● Problem requirements: Return every line below exactly.

● Data in this exercise:
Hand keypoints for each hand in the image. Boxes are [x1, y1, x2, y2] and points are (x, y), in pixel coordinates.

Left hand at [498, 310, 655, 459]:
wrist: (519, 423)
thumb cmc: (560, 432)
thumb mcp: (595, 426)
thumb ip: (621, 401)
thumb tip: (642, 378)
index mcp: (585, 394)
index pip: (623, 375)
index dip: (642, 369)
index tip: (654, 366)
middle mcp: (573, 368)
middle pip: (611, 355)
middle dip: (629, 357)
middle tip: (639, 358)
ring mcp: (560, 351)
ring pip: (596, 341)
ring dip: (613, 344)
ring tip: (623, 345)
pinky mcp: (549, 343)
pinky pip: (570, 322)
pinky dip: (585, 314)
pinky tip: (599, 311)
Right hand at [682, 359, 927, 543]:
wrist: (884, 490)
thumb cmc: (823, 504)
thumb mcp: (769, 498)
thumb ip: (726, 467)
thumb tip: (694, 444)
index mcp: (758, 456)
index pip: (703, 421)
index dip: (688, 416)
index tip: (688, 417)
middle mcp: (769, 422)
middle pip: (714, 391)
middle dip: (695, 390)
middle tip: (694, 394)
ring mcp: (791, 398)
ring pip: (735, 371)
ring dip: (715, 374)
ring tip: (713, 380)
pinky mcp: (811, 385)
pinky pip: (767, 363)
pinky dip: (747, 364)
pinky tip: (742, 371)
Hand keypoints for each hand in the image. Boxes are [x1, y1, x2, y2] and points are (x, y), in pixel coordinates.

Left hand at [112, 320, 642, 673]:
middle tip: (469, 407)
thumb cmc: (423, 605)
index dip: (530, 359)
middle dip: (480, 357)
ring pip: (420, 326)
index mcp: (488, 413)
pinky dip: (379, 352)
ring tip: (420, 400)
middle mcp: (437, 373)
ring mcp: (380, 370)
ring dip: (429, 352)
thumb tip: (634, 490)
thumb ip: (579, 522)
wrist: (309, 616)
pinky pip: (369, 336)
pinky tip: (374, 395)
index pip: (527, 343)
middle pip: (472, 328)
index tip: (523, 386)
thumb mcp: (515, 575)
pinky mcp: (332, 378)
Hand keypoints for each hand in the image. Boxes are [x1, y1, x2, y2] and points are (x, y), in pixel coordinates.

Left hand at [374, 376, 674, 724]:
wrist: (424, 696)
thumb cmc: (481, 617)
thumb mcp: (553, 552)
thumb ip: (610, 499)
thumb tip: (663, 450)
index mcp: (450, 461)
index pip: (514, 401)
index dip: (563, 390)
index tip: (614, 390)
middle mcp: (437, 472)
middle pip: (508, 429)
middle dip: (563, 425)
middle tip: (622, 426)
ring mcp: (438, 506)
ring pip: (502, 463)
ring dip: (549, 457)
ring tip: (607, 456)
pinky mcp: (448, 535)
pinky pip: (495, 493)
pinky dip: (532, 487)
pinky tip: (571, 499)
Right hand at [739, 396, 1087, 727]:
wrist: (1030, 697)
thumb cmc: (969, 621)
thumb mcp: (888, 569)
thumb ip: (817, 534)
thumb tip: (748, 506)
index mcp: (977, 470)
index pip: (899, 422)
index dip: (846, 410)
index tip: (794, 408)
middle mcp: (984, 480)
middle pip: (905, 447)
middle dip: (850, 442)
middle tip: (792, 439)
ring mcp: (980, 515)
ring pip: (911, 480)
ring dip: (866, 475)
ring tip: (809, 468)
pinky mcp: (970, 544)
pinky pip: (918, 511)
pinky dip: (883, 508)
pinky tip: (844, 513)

● Output for this exercise:
Hand keypoints for each hand in the image. Boxes are [x1, y1, x2, y2] and points are (x, y), in pixel coordinates.

Left hand at [498, 310, 655, 459]:
wrist: (519, 423)
thumb cmc: (560, 432)
thumb mcp: (595, 426)
thumb ip: (621, 401)
thumb tip: (642, 378)
index mcp: (585, 394)
index pip: (623, 375)
index dip: (642, 369)
index tip: (654, 366)
middle mcp: (573, 368)
middle pip: (611, 355)
middle dip: (629, 357)
middle tip: (639, 358)
ring mcp: (560, 351)
ring pip: (596, 341)
ring dip: (613, 344)
ring tip: (623, 345)
pinky mcp: (549, 343)
pinky pip: (570, 322)
pinky dip: (585, 314)
pinky tip: (599, 311)
Right hand at [682, 359, 927, 543]:
wrist: (884, 490)
thumb cmc: (823, 504)
thumb mcp: (769, 498)
thumb ip: (726, 467)
thumb tip: (694, 444)
index mcp: (758, 456)
index pip: (703, 421)
index dip: (688, 416)
index tip: (688, 417)
middle mcp: (769, 422)
middle pip: (714, 391)
middle dip: (695, 390)
middle tip: (694, 394)
ring mcp: (791, 398)
ring pip: (735, 371)
ring dip: (715, 374)
ring tip: (713, 380)
pinky mcp: (811, 385)
pinky pip: (767, 363)
pinky dip: (747, 364)
pinky tip: (742, 371)
Hand keypoints for each hand in the image. Boxes are [x1, y1, x2, y2] and points are (x, y), in pixel coordinates.

Left hand at [112, 320, 642, 673]:
middle tip: (469, 407)
thumb cmc: (423, 605)
index dip: (530, 359)
middle dip: (480, 357)
ring pip: (420, 326)
index mcp: (488, 413)
pinky dip: (379, 352)
ring tip: (420, 400)
middle mcp: (437, 373)
ring mcp: (380, 370)
ring dip: (429, 352)
thumb tip: (634, 490)
thumb ip: (579, 522)
wrist: (309, 616)
pinky pip: (369, 336)
pinky tip: (374, 395)
index pip: (527, 343)
middle pip: (472, 328)
index tip: (523, 386)
thumb mcp: (515, 575)
pinky mcp: (332, 378)
Hand keypoints for each hand in the image. Boxes are [x1, y1, x2, y2] and points are (x, y), in pixel coordinates.

Left hand at [374, 376, 674, 724]:
wrist: (424, 696)
thumb cmc: (481, 617)
thumb mcp: (553, 552)
thumb ip: (610, 499)
thumb tip: (663, 450)
index mcp: (450, 461)
index pip: (514, 401)
index dip: (563, 390)
index tip: (614, 390)
middle mcp: (437, 472)
middle pip: (508, 429)
middle dip: (563, 425)
middle tip: (622, 426)
ring mcp: (438, 506)
ring pip: (502, 463)
ring dip: (549, 457)
ring tip: (607, 456)
pinky mcp: (448, 535)
pinky pip: (495, 493)
pinky dip: (532, 487)
pinky tip: (571, 499)
Right hand at [739, 396, 1087, 727]:
wrist: (1030, 697)
thumb cmc: (969, 621)
thumb mcp: (888, 569)
thumb ip: (817, 534)
thumb tip: (748, 506)
index mcp: (977, 470)
index pip: (899, 422)
index dip: (846, 410)
index tip: (794, 408)
middle mcp: (984, 480)
middle pip: (905, 447)
middle dip: (850, 442)
middle tip: (792, 439)
ring mcp: (980, 515)
ring pip: (911, 480)
ring dip: (866, 475)
ring tip: (809, 468)
pinky mcp: (970, 544)
pinky pip: (918, 511)
pinky dip: (883, 508)
pinky tip: (844, 513)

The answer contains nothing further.